Last year the business recorded its 14th consecutive year of growth in the UK with both of these models recording their highest ever annual sales.
So where do we go from here? Well, what is clear is that industry is now getting used to the presence of private equity, so much so that for all the talk of PE deals there ain't many happening.
As Johnson adds: "Because corporates are now more familiar with private equity tactics, they are also finding it easier to block private equity bids and persuade shareholders to support alternative plans for generating value." Such a view is borne out by latest figures showing the rate of take-privates in UK plc has slowed considerably in 2006.
Phil Griesbach, Director of Barclays Private Equity in the Midlands, agreed public to privates seem to have dried up. "There seem to have been an increasing number of approaches made over recent weeks, but nothing is being consummated.

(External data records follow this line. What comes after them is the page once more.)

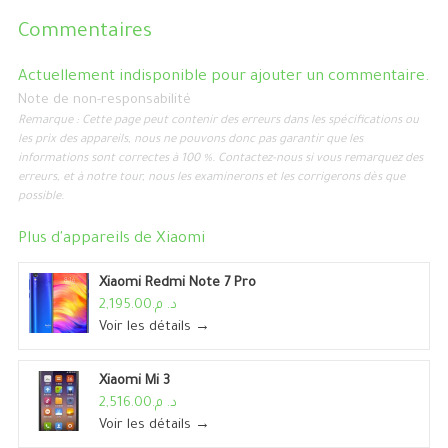
Commentaires
Actuellement indisponible pour ajouter un commentaire.
Note de non-responsabilité
Remarque : Cette page peut contenir des erreurs dans les spécifications ou
les prix des appareils, nous ne pouvons donc pas garantir que les
informations sont correctes à 100 %. Contactez-nous si vous remarquez des
erreurs, et à notre tour, nous les examinerons et les corrigerons dès que
possible.
Plus d'appareils de
Xiaomi
Xiaomi Redmi Note 7 Pro
د. م.2,195.00
Voir les détails →
Xiaomi Mi 3
د. م.2,516.00
Voir les détails →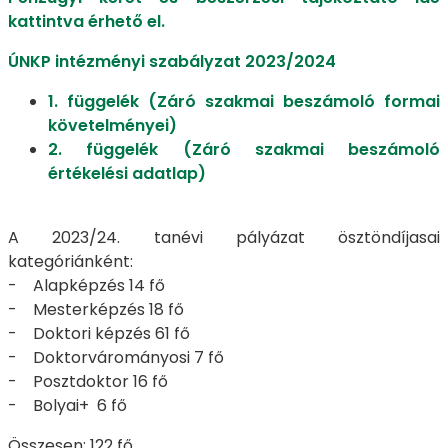
kattintva érhető el.
ÚNKP intézményi szabályzat 2023/2024
1. függelék (Záró szakmai beszámoló formai
követelményei)
2. függelék (Záró szakmai beszámoló
értékelési adatlap)
A 2023/24. tanévi pályázat ösztöndíjasai
kategóriánként:
- Alapképzés 14 fő
- Mesterképzés 18 fő
- Doktori képzés 61 fő
- Doktorvárományosi 7 fő
- Posztdoktor 16 fő
- Bolyai+ 6 fő
Összesen: 122 fő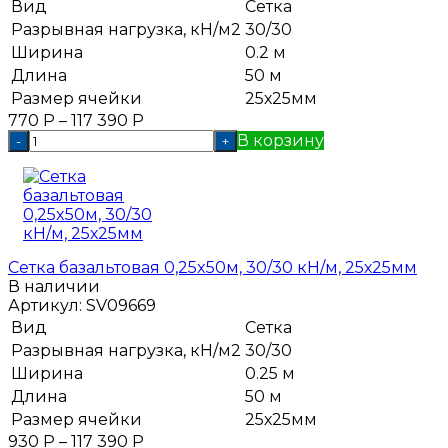
Вид
Сетка
Разрывная нагрузка, кН/м2
30/30
Ширина
0.2 м
Длина
50 м
Размер ячейки
25х25мм
770
Р
–
117 390
Р
В корзину
-
+
Сетка базальтовая 0,25x50м, 30/30 кН/м, 25х25мм
В наличии
Артикул:
SV09669
Вид
Сетка
Разрывная нагрузка, кН/м2
30/30
Ширина
0.25 м
Длина
50 м
Размер ячейки
25х25мм
930
Р
–
117 390
Р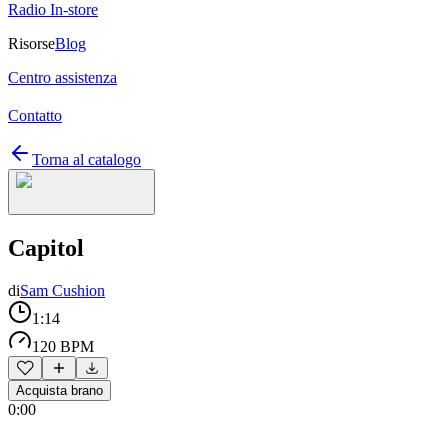
Radio In-store
Risorse
Blog
Centro assistenza
Contatto
Torna al catalogo
Capitol
di
Sam Cushion
1:14
120 BPM
Acquista brano
0:00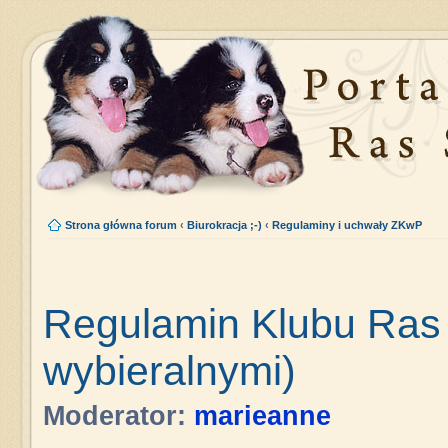
Strona główna forum
‹
Biurokracja ;-)
‹
Regulaminy i uchwały ZKwP
Regulamin Klubu Ras 
wybieralnymi)
Moderator:
marieanne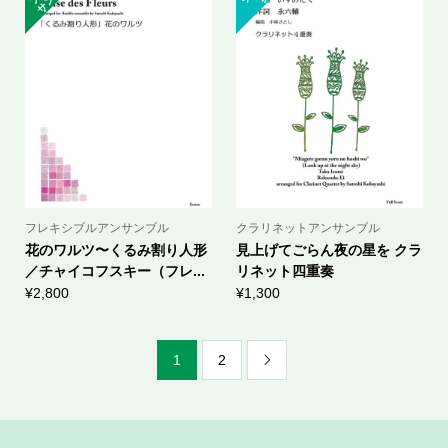
フレキシブルアンサンブル
クラリネットアンサンブル
花のワルツ〜くるみ割り人形
見上げてごらん夜の星を クラ
／チャイコフスキー（フレ...
リネット四重奏
¥
2,800
¥
1,300
1
2
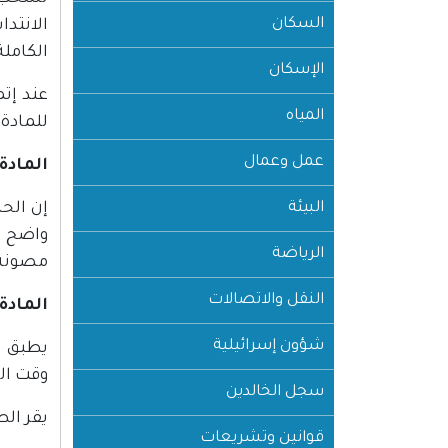
السكان
الانتد
الكاملة
الإسكان
عند إت
المياه
للمادة ا
عمل وعمال
المادة 
البيئة
إن الح
واضح ب
الرياضة
مصونة 
النقل والاتصالات
المادة 
شؤون إسرائيلية
يطبق ال
وقت ال
سجل الخالدين
يقر ال
قوانين وتشريعات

It's all foreplay and no finish. "It seems private equity houses are having their bids rejected out of hand by shareholders in the hope that a bigger offer will be made - something that so far the private equity firms have been baulking at. With the huge funds that have been raised, there is a lot of money in the market looking for a home and public company shareholders have clearly decided they should be demanding a much larger premium." Griesbach, a respected figure in the private equity industry, goes as far as to say that private equity has become a "victim of its own success". But while debt remains cheap and corporate failures remain rare, there seems little prospect of an end to the constant speculation about who is bidding for whom.
As such our Top 500 cannot afford to stop looking over their shoulder just yet.